■ Provided text ■
========================================

It’s possible that the second network would learn to put the right words in the right positions depending on the first network errors and its unk replacements. The translation quality could be better, solving a large part of the small-vocab problem.

tel34 · June 24, 2017, 4:57pm

That looks interesting. I had also been thinking about ways to use NMT for post-editing tasks but haven’t got round to doing anything yet.

Etienne38 · June 24, 2017, 5:21pm

Ok, but, here, my purpose isn’t to train a real post-edit model, in a common sens. It’s a complementary (automatic) training, in 2 stages, using only the training set, and 2 ways of balancing the neural net constraints.

PS : I see that I wasn’t so clear. I changed the title. Hope it would avoid confusion.

Etienne38 · June 28, 2017, 8:53am

My first test is a bit deceiving due to the fact I’m using beam-size=1 to get a fast translation in step 2. The second model is enhancing the translation a bit, but starting from a lower quality, it’s still under the quality obtained with only the first model with default beam-size.

Now retrying with default beam_size…

wiktor.stribizew · June 14, 2018, 12:05pm

Is there any progress with this experiment? I wonder if I understood the approach correctly:

Train a normal model, say, EN>XX1
Translate the original corpus with the resulting model from Step 1 to obtain EN>XX2
Train a supplementary model from XX2 > XX1
When translating from EN, use the first model to obtain a usual translation, and then the second model to get a “post-edited” translation.

========================================

■ Data rows ■
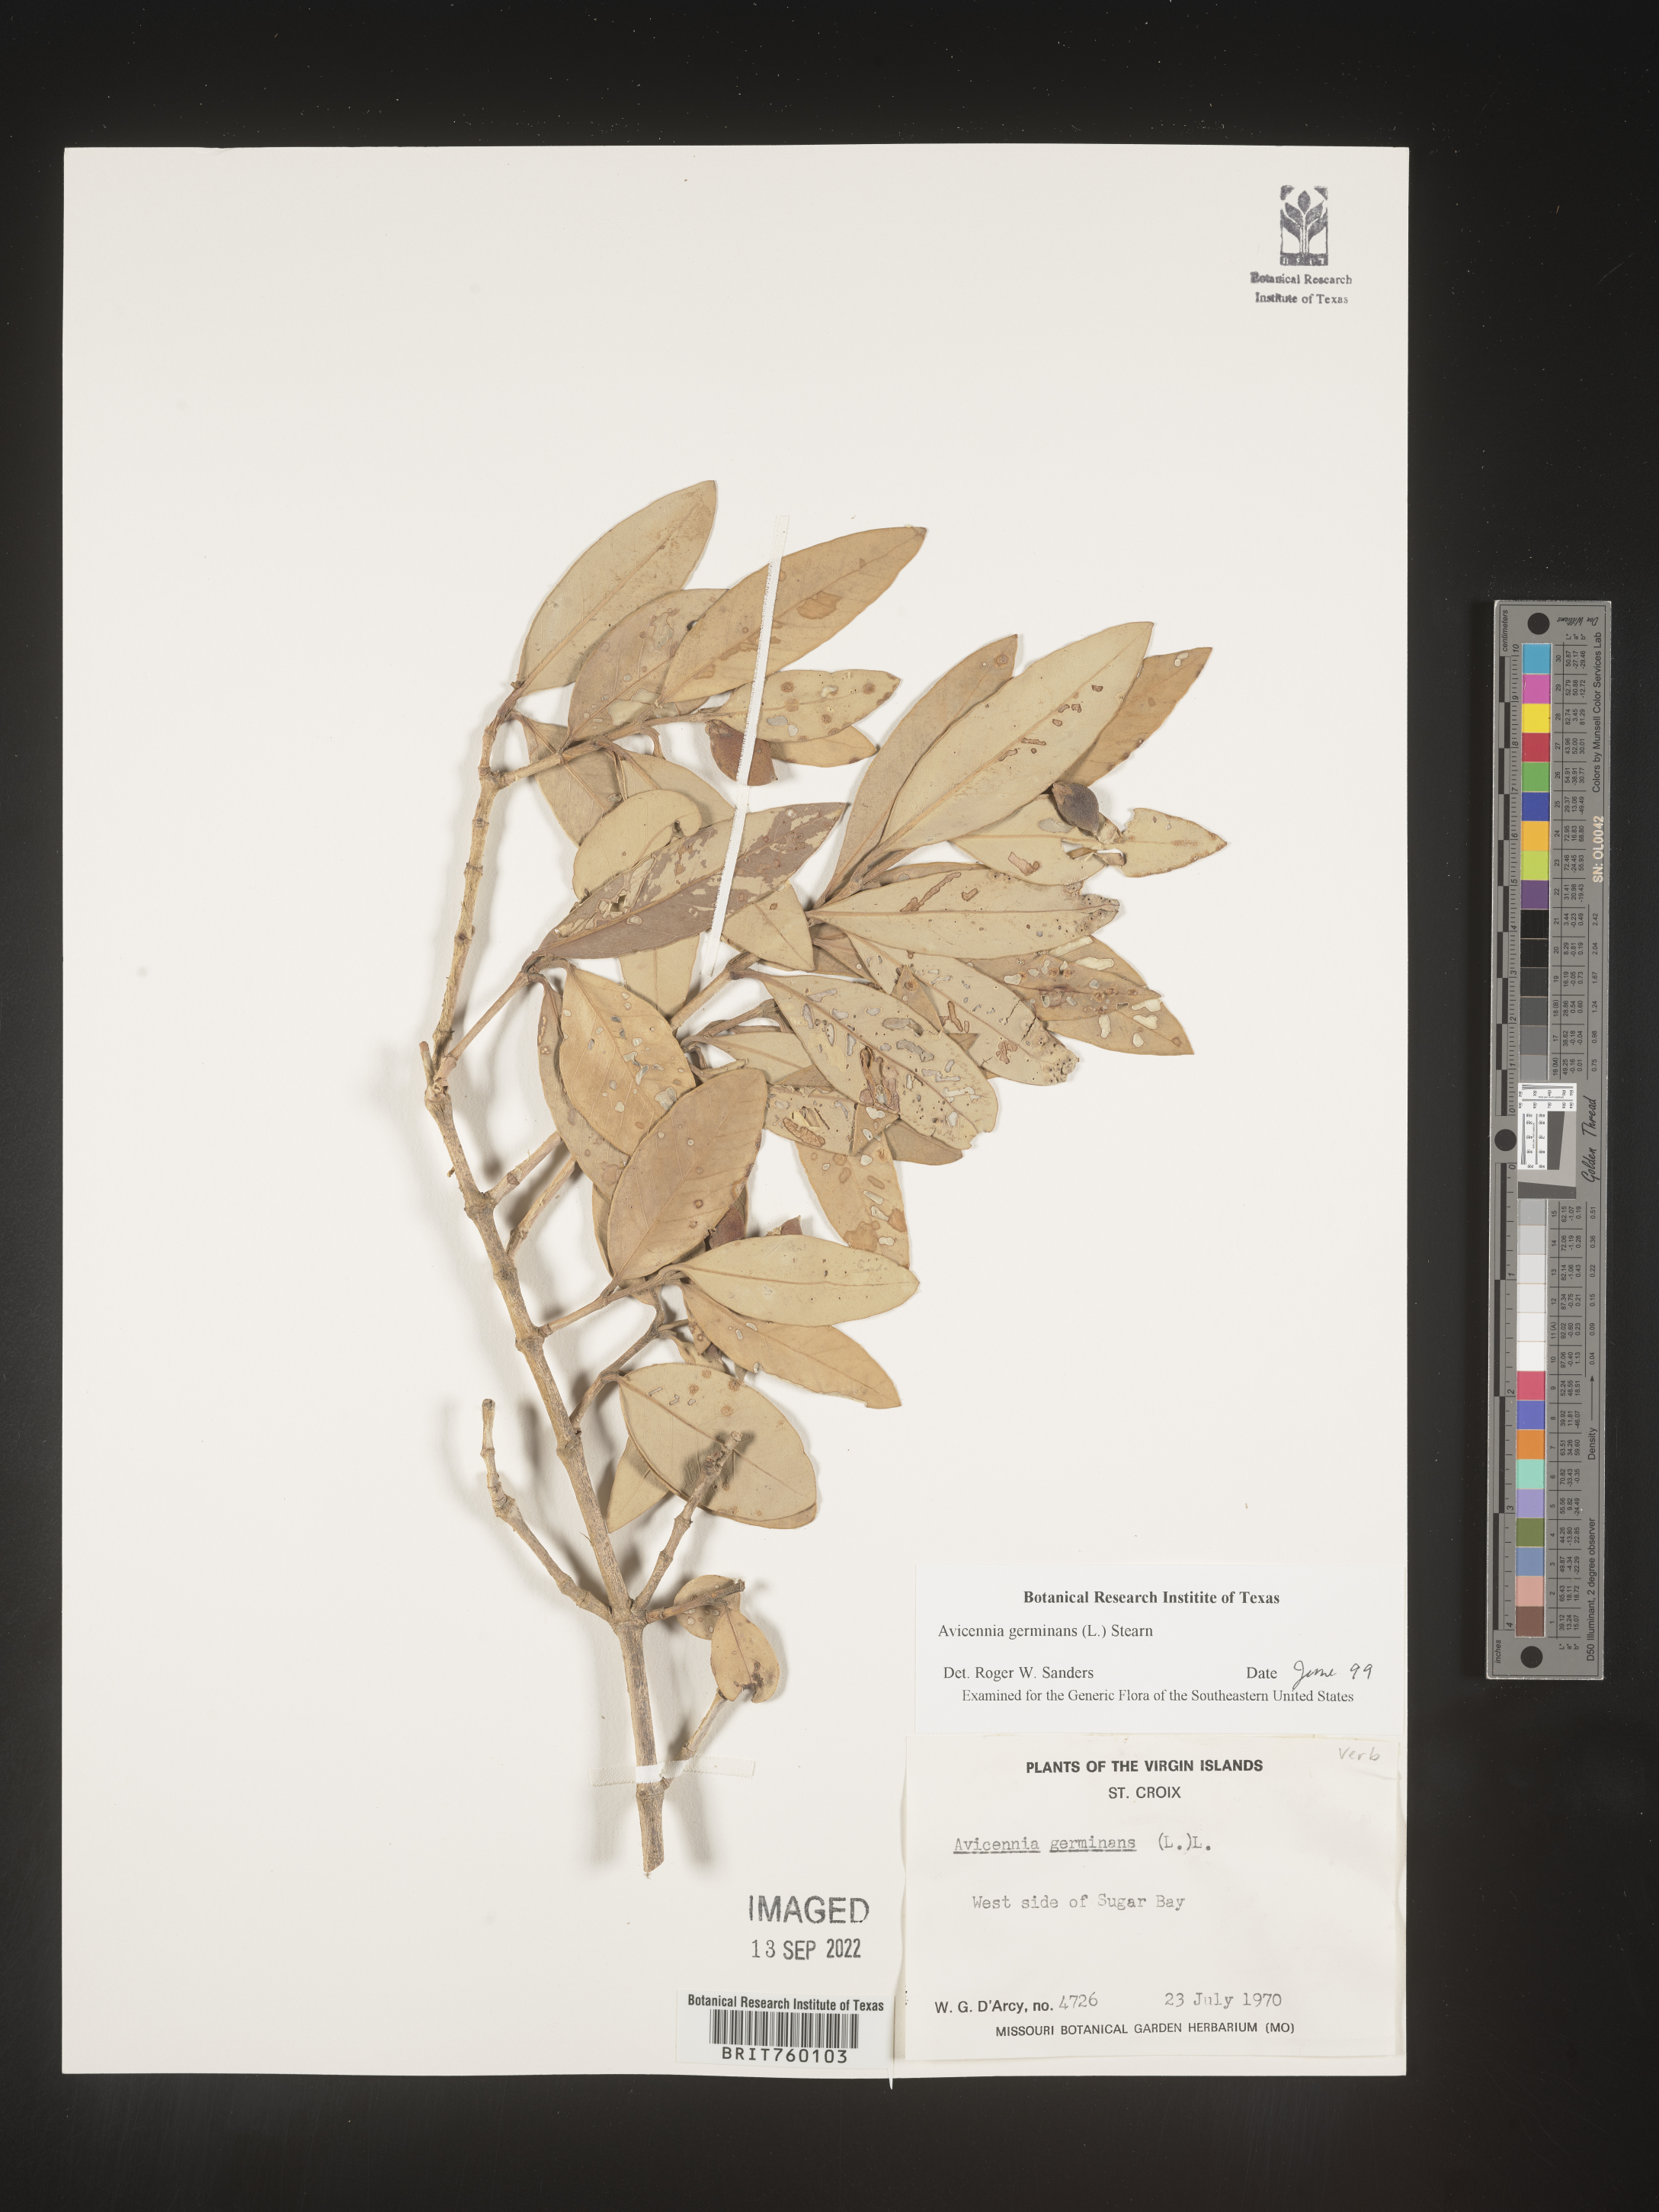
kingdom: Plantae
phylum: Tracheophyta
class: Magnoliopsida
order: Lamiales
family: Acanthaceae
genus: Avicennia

========================================

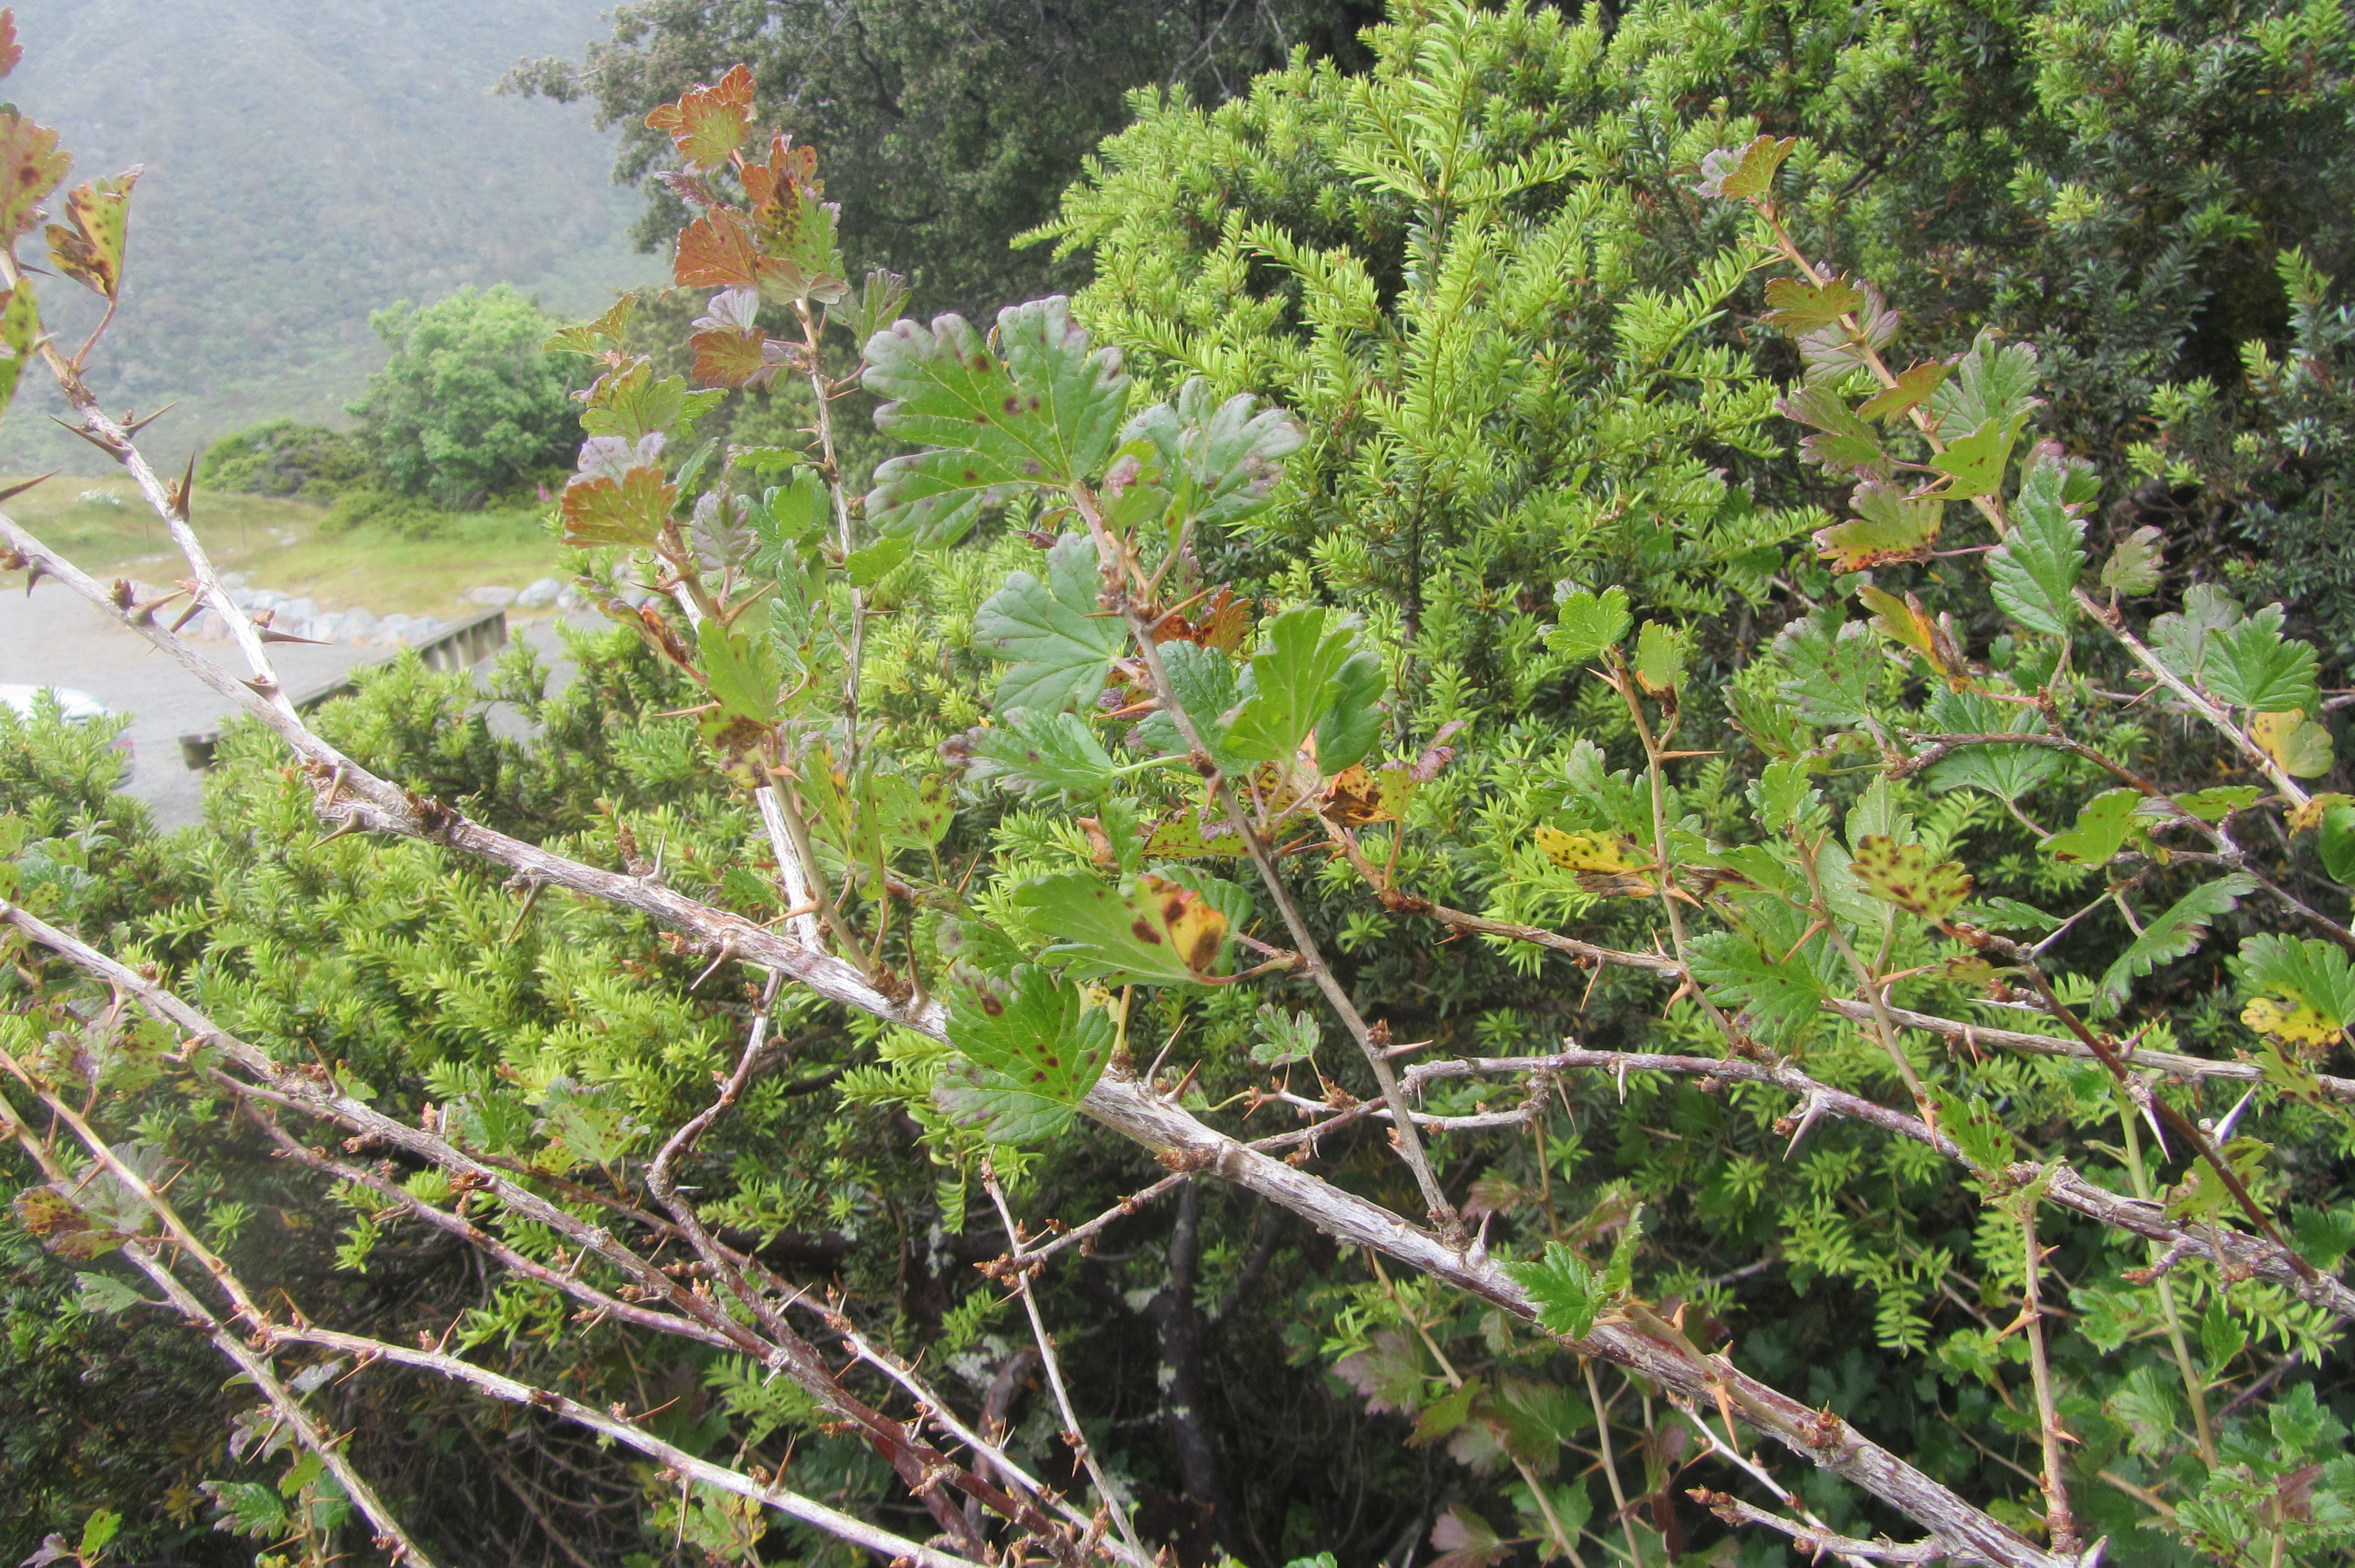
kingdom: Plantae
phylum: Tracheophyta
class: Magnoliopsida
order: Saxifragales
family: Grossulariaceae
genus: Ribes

========================================

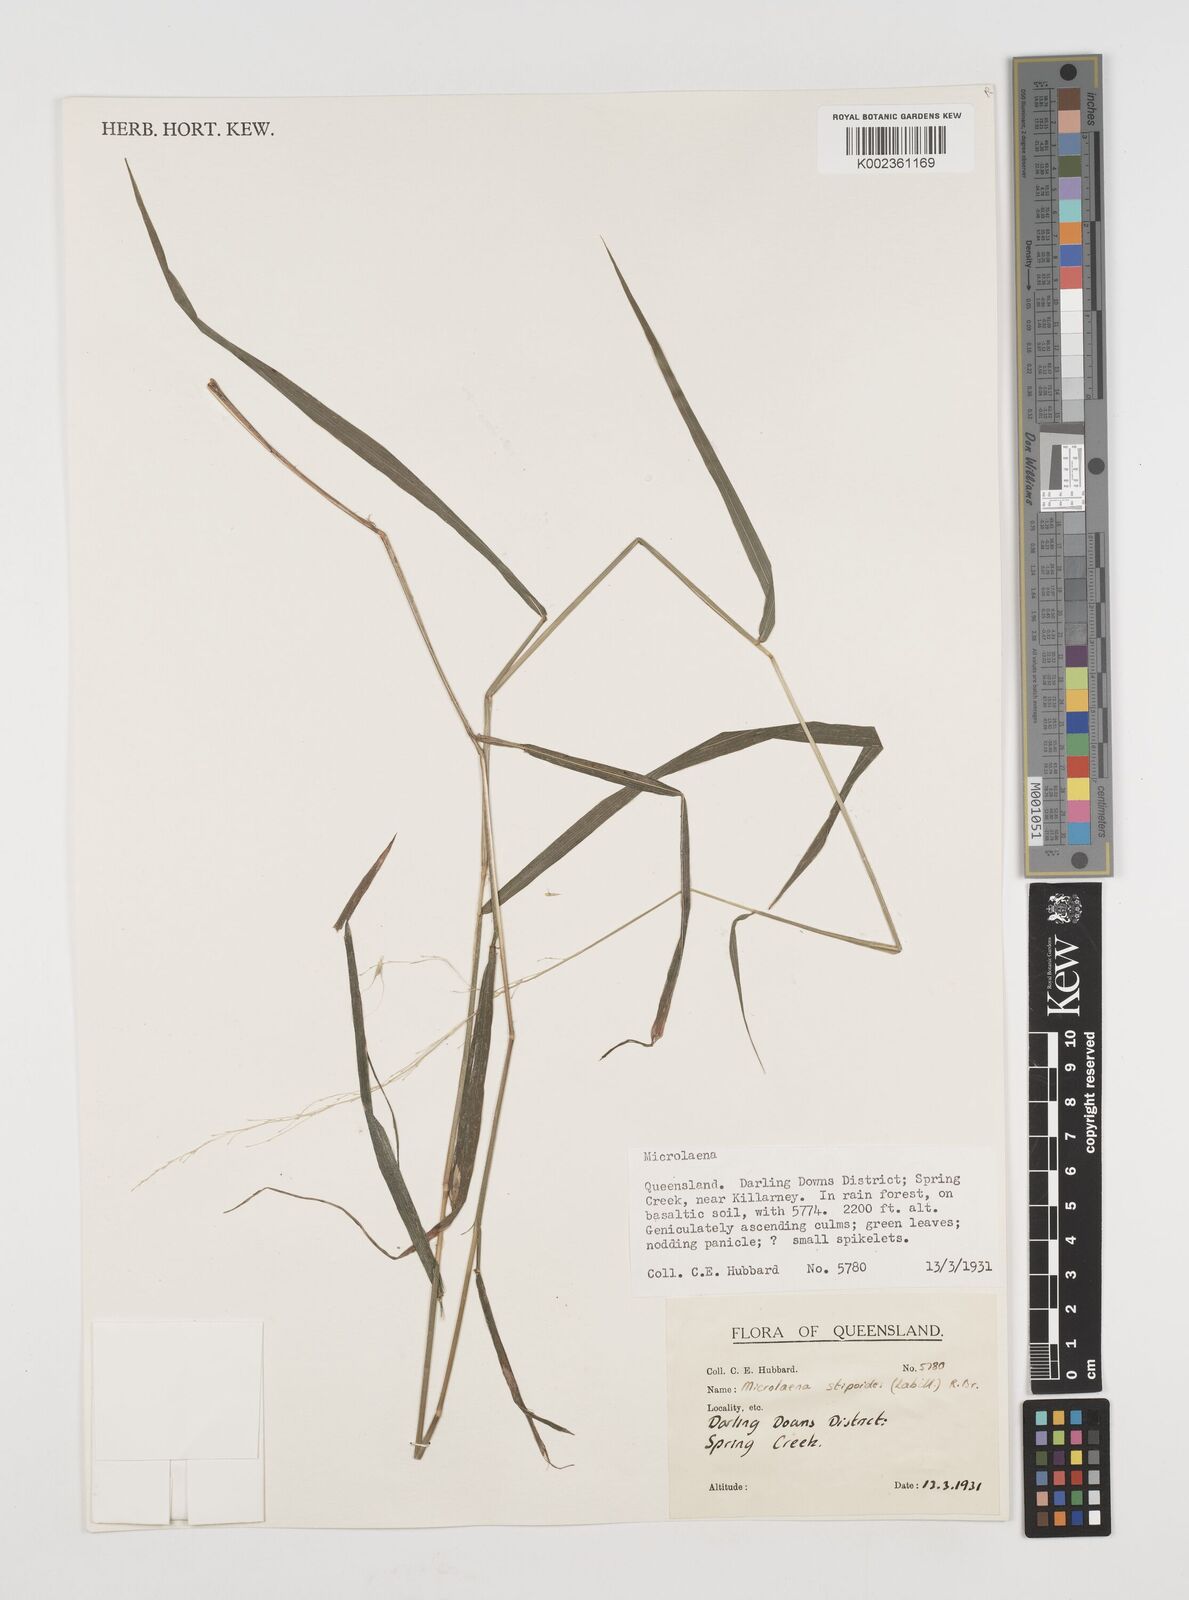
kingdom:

========================================

■ Work instructions ■
From the thread on neural machine translation above, extract the passage starting with "PS : I see that" and going on through "with default beam-size.".

■ Exercise result ■
PS : I see that I wasn’t so clear. I changed the title. Hope it would avoid confusion.

Etienne38 · June 28, 2017, 8:53am

My first test is a bit deceiving due to the fact I’m using beam-size=1 to get a fast translation in step 2. The second model is enhancing the translation a bit, but starting from a lower quality, it’s still under the quality obtained with only the first model with default beam-size.